_HOW TO COMPLETE THIS TASK_
Copy the material word for word, starting at its first line and ending with the line that contains "How many segments does this pie chart have?".

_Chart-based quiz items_

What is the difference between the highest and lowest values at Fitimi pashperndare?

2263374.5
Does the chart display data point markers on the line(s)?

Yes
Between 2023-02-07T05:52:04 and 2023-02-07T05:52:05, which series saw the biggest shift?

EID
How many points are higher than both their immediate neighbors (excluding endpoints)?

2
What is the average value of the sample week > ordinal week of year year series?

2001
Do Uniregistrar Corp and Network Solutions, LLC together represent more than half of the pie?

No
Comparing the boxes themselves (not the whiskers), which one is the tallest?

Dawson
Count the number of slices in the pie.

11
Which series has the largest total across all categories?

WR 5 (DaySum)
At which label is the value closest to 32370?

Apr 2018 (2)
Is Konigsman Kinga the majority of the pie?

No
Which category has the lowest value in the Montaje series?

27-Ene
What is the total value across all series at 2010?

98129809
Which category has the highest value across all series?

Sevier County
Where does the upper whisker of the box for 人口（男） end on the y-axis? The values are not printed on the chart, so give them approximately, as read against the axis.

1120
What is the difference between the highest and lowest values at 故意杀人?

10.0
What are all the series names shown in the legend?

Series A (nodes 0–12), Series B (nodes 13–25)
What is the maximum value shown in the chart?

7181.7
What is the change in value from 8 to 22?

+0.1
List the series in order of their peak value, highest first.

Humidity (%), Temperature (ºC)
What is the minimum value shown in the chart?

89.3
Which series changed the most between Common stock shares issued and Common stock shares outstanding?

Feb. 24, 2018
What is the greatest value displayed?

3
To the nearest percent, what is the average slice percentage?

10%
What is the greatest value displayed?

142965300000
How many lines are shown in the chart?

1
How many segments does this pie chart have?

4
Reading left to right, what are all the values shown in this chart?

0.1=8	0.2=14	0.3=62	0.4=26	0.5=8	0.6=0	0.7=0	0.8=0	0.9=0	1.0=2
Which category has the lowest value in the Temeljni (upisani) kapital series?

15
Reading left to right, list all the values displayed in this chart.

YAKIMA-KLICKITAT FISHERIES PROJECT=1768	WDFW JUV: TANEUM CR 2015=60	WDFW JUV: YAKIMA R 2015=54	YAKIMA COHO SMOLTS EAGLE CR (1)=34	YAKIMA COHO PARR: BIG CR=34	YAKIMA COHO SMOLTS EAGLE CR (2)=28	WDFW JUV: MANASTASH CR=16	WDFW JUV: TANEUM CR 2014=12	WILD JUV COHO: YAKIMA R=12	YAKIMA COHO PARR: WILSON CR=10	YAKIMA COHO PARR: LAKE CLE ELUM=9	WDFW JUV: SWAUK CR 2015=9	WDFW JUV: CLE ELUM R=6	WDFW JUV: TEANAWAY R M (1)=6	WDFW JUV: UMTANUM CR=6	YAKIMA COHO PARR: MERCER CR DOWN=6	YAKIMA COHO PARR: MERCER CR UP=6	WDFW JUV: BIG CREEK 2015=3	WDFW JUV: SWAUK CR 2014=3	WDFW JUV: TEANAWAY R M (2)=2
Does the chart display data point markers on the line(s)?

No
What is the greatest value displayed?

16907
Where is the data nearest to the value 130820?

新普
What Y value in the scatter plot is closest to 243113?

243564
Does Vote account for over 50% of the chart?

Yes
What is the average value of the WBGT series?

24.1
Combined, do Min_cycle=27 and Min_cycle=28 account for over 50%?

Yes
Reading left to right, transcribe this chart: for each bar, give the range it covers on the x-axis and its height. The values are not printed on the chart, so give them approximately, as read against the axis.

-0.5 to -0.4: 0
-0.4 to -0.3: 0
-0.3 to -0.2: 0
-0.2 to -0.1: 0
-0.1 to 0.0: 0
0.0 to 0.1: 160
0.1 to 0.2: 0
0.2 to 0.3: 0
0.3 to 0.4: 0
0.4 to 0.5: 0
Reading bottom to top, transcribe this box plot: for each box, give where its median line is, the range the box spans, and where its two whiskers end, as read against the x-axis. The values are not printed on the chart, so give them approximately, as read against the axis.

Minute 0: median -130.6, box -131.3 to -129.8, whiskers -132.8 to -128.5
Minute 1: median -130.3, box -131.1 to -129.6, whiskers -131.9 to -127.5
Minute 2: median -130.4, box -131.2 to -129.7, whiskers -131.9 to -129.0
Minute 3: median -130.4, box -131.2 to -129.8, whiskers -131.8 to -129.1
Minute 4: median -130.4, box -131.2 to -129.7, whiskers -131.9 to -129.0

_SOLUTION_
What is the difference between the highest and lowest values at Fitimi pashperndare?

2263374.5
Does the chart display data point markers on the line(s)?

Yes
Between 2023-02-07T05:52:04 and 2023-02-07T05:52:05, which series saw the biggest shift?

EID
How many points are higher than both their immediate neighbors (excluding endpoints)?

2
What is the average value of the sample week > ordinal week of year year series?

2001
Do Uniregistrar Corp and Network Solutions, LLC together represent more than half of the pie?

No
Comparing the boxes themselves (not the whiskers), which one is the tallest?

Dawson
Count the number of slices in the pie.

11
Which series has the largest total across all categories?

WR 5 (DaySum)
At which label is the value closest to 32370?

Apr 2018 (2)
Is Konigsman Kinga the majority of the pie?

No
Which category has the lowest value in the Montaje series?

27-Ene
What is the total value across all series at 2010?

98129809
Which category has the highest value across all series?

Sevier County
Where does the upper whisker of the box for 人口（男） end on the y-axis? The values are not printed on the chart, so give them approximately, as read against the axis.

1120
What is the difference between the highest and lowest values at 故意杀人?

10.0
What are all the series names shown in the legend?

Series A (nodes 0–12), Series B (nodes 13–25)
What is the maximum value shown in the chart?

7181.7
What is the change in value from 8 to 22?

+0.1
List the series in order of their peak value, highest first.

Humidity (%), Temperature (ºC)
What is the minimum value shown in the chart?

89.3
Which series changed the most between Common stock shares issued and Common stock shares outstanding?

Feb. 24, 2018
What is the greatest value displayed?

3
To the nearest percent, what is the average slice percentage?

10%
What is the greatest value displayed?

142965300000
How many lines are shown in the chart?

1
How many segments does this pie chart have?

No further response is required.